WHAT TO WORK ON:
Put the lines from the beginning of the material through the line containing "scientific name: Restio quadratus" into a numbered list, leaving out any blank lines.

>> begin DATA SECTION

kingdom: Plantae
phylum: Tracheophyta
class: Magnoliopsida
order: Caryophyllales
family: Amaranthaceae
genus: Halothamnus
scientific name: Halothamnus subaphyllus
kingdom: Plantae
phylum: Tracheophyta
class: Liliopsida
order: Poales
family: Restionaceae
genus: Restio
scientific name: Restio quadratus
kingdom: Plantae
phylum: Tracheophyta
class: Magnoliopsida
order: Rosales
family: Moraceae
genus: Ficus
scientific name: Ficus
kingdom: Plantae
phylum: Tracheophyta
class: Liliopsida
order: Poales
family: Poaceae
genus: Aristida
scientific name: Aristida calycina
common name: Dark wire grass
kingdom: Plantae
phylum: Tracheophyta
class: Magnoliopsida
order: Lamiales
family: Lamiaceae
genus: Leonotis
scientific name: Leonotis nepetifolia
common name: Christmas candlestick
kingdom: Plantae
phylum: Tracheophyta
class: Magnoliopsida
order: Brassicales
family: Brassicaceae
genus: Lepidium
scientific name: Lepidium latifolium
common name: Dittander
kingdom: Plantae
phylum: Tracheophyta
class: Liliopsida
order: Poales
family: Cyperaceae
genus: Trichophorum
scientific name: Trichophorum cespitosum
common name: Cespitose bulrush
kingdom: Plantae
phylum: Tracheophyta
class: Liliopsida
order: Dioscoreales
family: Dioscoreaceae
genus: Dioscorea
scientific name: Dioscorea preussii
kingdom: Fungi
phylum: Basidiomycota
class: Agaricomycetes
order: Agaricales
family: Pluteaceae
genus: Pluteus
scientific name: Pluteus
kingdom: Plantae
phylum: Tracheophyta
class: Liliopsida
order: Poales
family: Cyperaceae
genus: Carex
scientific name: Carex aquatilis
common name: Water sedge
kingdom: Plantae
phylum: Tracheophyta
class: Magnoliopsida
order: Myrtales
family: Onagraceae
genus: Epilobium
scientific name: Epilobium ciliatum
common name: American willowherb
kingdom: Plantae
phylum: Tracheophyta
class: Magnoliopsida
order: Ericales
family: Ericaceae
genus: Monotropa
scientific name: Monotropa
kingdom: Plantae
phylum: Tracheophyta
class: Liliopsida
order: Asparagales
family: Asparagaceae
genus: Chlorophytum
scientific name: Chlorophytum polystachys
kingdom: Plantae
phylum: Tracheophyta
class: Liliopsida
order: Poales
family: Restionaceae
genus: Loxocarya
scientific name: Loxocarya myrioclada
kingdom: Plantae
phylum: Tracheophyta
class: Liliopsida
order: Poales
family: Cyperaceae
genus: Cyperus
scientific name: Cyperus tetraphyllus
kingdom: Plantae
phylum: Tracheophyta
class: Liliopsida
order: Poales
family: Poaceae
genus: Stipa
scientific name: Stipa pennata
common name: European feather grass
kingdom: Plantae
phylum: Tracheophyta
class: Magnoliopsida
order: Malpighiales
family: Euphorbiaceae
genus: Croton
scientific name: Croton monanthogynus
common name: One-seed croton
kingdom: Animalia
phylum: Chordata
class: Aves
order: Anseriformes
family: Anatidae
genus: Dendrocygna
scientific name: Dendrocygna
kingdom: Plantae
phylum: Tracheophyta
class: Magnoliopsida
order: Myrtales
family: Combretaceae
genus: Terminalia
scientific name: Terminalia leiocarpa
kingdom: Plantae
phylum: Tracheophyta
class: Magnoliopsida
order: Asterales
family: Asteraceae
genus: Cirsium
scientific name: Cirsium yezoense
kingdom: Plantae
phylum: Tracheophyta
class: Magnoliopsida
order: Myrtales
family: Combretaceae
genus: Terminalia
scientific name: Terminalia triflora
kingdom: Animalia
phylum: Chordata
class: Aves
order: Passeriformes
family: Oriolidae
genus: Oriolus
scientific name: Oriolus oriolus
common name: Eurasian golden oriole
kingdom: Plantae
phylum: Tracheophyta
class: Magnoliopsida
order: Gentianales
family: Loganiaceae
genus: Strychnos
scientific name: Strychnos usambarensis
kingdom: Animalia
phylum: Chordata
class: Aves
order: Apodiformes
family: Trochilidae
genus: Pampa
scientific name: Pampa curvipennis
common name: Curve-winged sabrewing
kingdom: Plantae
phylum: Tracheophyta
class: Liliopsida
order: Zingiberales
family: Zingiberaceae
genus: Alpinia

>> end DATA SECTION

WORKED ANSWER:
1. kingdom: Plantae
2. phylum: Tracheophyta
3. class: Magnoliopsida
4. order: Caryophyllales
5. family: Amaranthaceae
6. genus: Halothamnus
7. scientific name: Halothamnus subaphyllus
8. kingdom: Plantae
9. phylum: Tracheophyta
10. class: Liliopsida
11. order: Poales
12. family: Restionaceae
13. genus: Restio
14. scientific name: Restio quadratus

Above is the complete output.